Task brief:
Please filter the rows below and copy out only the lines that contain the word "many".

───── Input ─────

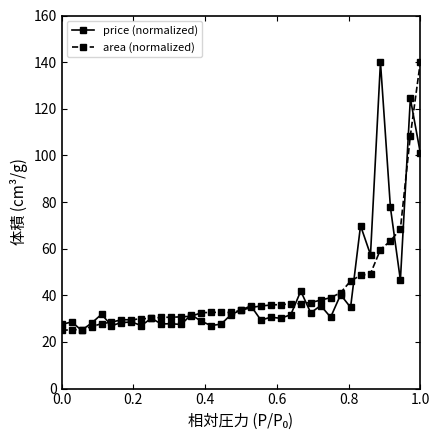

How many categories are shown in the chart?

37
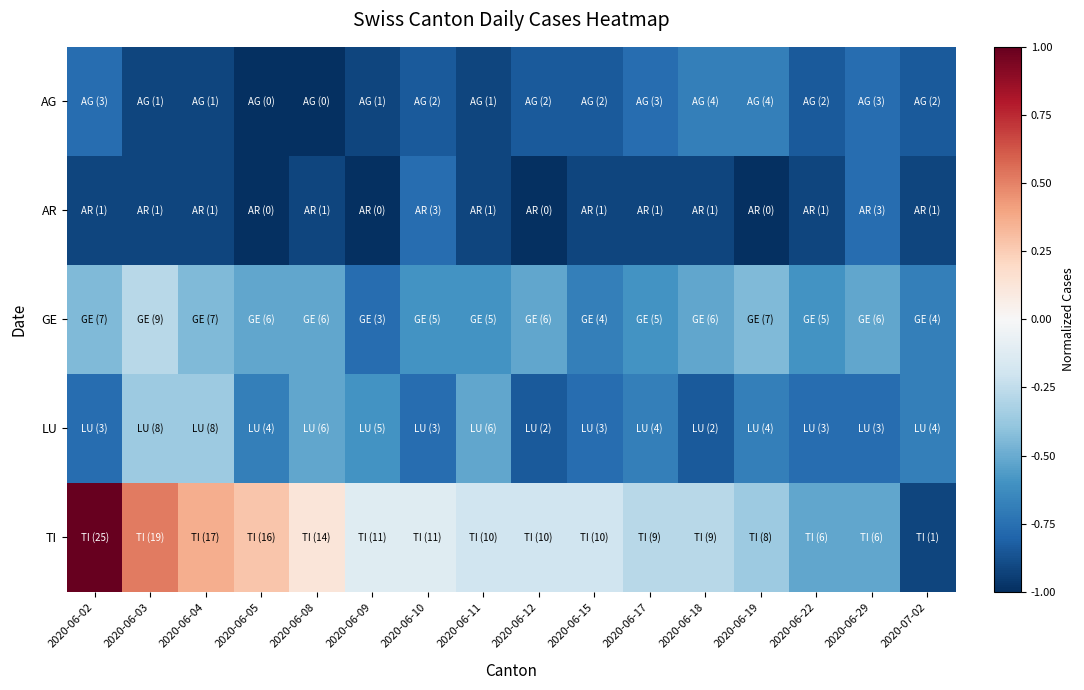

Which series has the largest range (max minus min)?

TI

─────
───── Input ─────

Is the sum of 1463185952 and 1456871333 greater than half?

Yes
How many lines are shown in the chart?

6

─────

Result below:
How many categories are shown in the chart?
How many lines are shown in the chart?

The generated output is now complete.